While Apple's application store -- along with the iPhone -- may have helped kickstart the age of mobile devices, it may not lead the revolution for long.
That's the conclusion a mobile Internet firm is drawing from a poll of over 4,000 British and American consumers, as The Guardian reports:
The unique selling point of the iPhone - it's App Store - will dwindle in appeal within two years as HTML5 becomes the standard for browsers and mobile web applications become increasingly feature-rich, says the 2010 Mobile Web Usage Forecast by mobile internet firm Volantis.
That makes a lot of sense based on what's going on in the marketplace. Browsers are increasingly supporting features unique to mobile devices and there's a (relatively) fast convergence around HTML5, the latest version of the language that governs how online content is presented. Applications for the iPhone won't disappear, but it will be easier to make websites with much of the same functionality as those apps without being exclusive to Apple's devices.
HTML5 allows for, among other things, easier embedding of videos, offline access to Web applications such as e-mail, and the integrated sharing of location information with user consent. Even Apple CEO Steve Jobs threw his support behind HTML5 in an April letter explaining why Adobe's popular Flash format was not supported on the iOS, the operating system for the iPhone, iPod Touch and iPad.
HTML5, the new web standard that has been adopted by Apple, Google and many others, lets web developers create advanced graphics, typography, animations and transitions without relying on third party browser plug-ins (like Flash). HTML5 is completely open and controlled by a standards committee, of which Apple is a member.

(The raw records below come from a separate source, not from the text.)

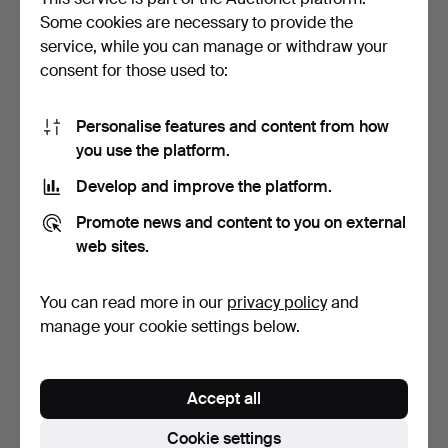
Some cookies are necessary to provide the
Carl
Delden
(1906–1997)
service, while you can manage or withdraw your
consent for those used to:
Christian
Dell
(1893–1974)
Jeremy
Deller
(born 1966)
Personalise features and content from how
you use the platform.
Thomas (Thotte)
Dellert
(born 1953)
Develop and improve the platform.
Agnieszka
Dellfina
(born 1974)
Promote news and content to you on external
Erik
Demuth
(1903–1996)
web sites.
Robyn
Denny
(1930–2014)
You can read more in our
privacy policy
and
André
Derain
(1880–1954)
manage your cookie settings below.
Siri
Derkert
(1888–1973)
Eric
Detthow
(1888–1952)
Accept all
Jean
Deyrolle
(1911–1967)
Cookie settings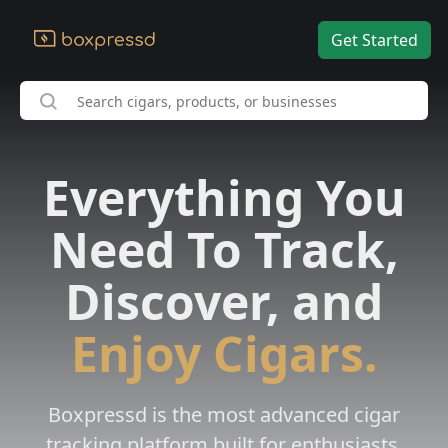
Get Started
Everything You
Need To Track,
Discover, and
Enjoy Cigars.
Boxpressd is the most advanced cigar
tracking platform built for enthusiasts.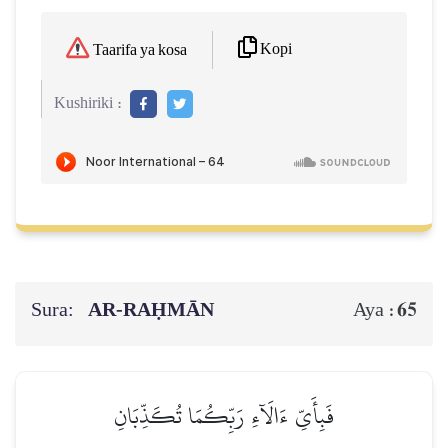
Kopi
Taarifa ya kosa
Kushiriki :
Sura:
AR-RAḤMĀN
65
Aya :
فَبِأَيِّ ءَالَآءِ رَبِّكُمَا تُكَذِّبَانِ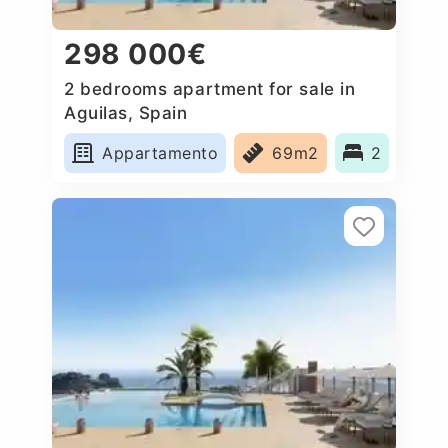
298 000€
2 bedrooms apartment for sale in
Aguilas, Spain
Appartamento
69m2
2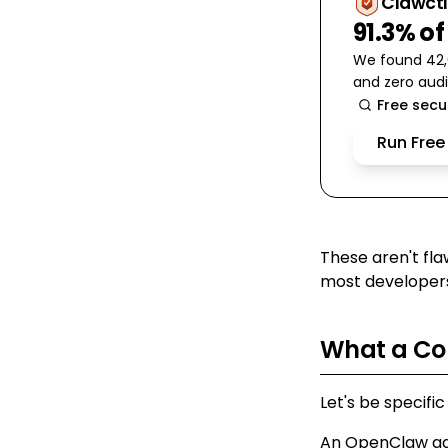
Clawctl
91.3% of
We found 42,6
and zero audi
Free secu
Run Free
These aren't fla
most developers
What a Co
Let's be specific
An OpenClaw age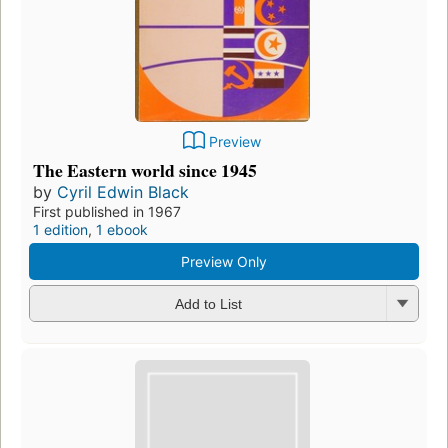
Preview
The Eastern world since 1945
by
Cyril Edwin Black
First published in 1967
1 edition
,
1 ebook
Preview Only
Add to List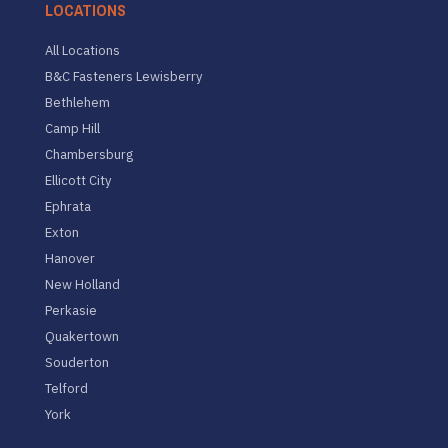
LOCATIONS
All Locations
B&C Fasteners Lewisberry
Bethlehem
Camp Hill
Chambersburg
Ellicott City
Ephrata
Exton
Hanover
New Holland
Perkasie
Quakertown
Souderton
Telford
York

The latest versions of most major browsers have begun supporting HTML5, at least in part. And, though it's not strictly related to HTML5, both Google's Chrome browser and Firefox can now detect the orientation of a device, allowing, for example, a user to control a car in a racing game by turning their device like a steering wheel, something previously only possible within applications.
The appeal of both HTML5 and the browser upgrades is that developers can build one site that runs on all devices, rather than creating separate apps for the iOS and Android, Google's mobile operating system. There will still be advantages to developing apps that run natively on Apple devices -- to take advantage of the multitasking capabilities, for example -- but many important features can be offered through HTML5. [Update: For example, a Google product manager made it clear today that the revamped YouTube mobile site is better than the native iPhone app.]
Freelancer.com, which claims to have outsourced over 725,000 temporary projects, says that HTML5-related tasks increased sevenfold between the first and second quarter of this year. Those tasks were second only to jobs related to geolocation, which allows users to share their real-world location. (Those increased ninefold.)
The "most important reason" Steve Jobs offered for not supporting Flash was that, with it, "developers only have access to the lowest common denominator set of features." Those who write a Flash program that runs on all platforms would not be able to take advantage of features unique to Apple's devices. But as those features increasingly become part of the fabric of the Web, the importance of Apple's app store may begin to wane.